KOCHI:
It’s a long line-up: a chair, side table, telephone, camera, a computer and what not! An assemblage of some office paraphernalia? Or household articles? Well, these are all miniature sculptures of hundreds of such objects. Tastefully placed in a long glass case.
It’s Lubna Chowdhary’s work at the Kochi-Muziris Biennale. Titled ‘Metropolis’, the installation is a multi-object work featuring 1,000 ceramic sculptures she went on creating over a span of three decades. The London-based artist’s project at the sea-facing Pepper House venue charts the material culture of present-day urban environment, reflecting the complexity of the man-made world and human production.
Lubna, 54, started working on the series in 1991 — and chose not to consider the work “complete” until she did the 1,000th ceramic sculpture in 2017. “The work draws memories of cities, anthropological collections and flea market juxtapositions, new fused forms that slip between overlapping identities are imagined and created, she says. “It is a multicultural connection.”
Tanzania-born Lubna, who moved to northern England in 1970 before graduating from Manchester Metropolitan University and doing her Master’s in ceramics from the Royal College of Art, has had got shortlisted this work for the Jerwood Ceramics Prize in 2001. It was first displayed in its entirety at the Victoria and Albert Museum in London. “The idea of the work is to offer infinite opportunities for engagement with the viewer by allowing their eye to fall on any single work or larger groupings,” says the artist.
To Lubna, the sheer quantity of sculptures should force the audience to look at each object not just as an individual thing, but as part of a story about the material world.
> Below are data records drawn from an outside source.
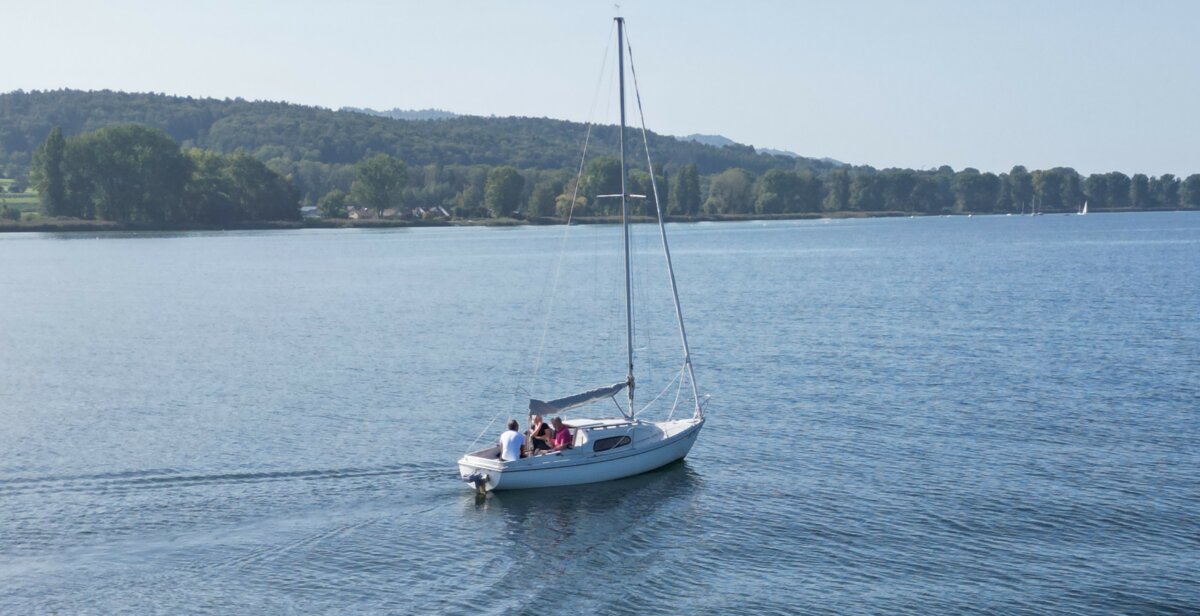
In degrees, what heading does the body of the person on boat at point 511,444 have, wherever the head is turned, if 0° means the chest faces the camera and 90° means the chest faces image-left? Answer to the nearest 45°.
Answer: approximately 225°

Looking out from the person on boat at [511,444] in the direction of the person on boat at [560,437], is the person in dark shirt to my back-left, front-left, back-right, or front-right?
front-left

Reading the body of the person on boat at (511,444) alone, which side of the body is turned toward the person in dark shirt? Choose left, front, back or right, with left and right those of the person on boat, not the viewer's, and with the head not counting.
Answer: front

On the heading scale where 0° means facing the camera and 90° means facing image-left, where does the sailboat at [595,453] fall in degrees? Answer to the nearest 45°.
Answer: approximately 225°

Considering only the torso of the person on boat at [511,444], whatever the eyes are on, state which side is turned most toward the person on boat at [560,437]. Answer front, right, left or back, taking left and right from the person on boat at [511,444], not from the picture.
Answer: right
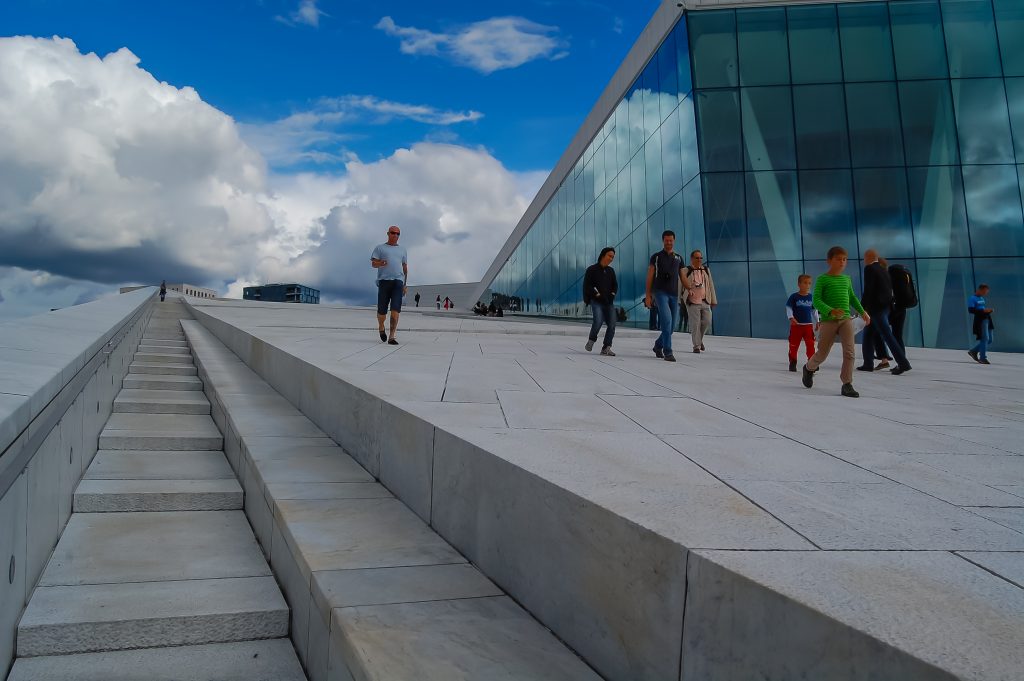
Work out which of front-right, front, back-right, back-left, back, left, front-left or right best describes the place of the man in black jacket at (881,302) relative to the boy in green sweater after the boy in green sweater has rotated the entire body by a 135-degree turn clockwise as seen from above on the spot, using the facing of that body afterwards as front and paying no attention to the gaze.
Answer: right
By walking around to explore the objects from different vantage points, one feels “liberated to access them” from above, below and afar. “By offering a range of perspectives to build architecture, subverted through her fragile forms, I explore the idea how we can be uniquely shaped by the same environment,” she adds.
Born to a family of Indian origin, she explores both sides of her identity by “combining Western modernity with the traditional patterns of the East”. The miniature sculptures stand as a memory bank of objects through modern history, but also reflects her own living memory as a designer-maker.
The installation offers a post-colonial response to the decorative relics of the Empire. Often you find them sitting majestically behind museum glass, but Lubna’s work seeks to dismiss such notions of power. “All the things I’d been interested in became hybridised through the process of making,” says the artist. “Everyone who saw the piece could relate to it and recognise something familiar in its vocabulary of forms.”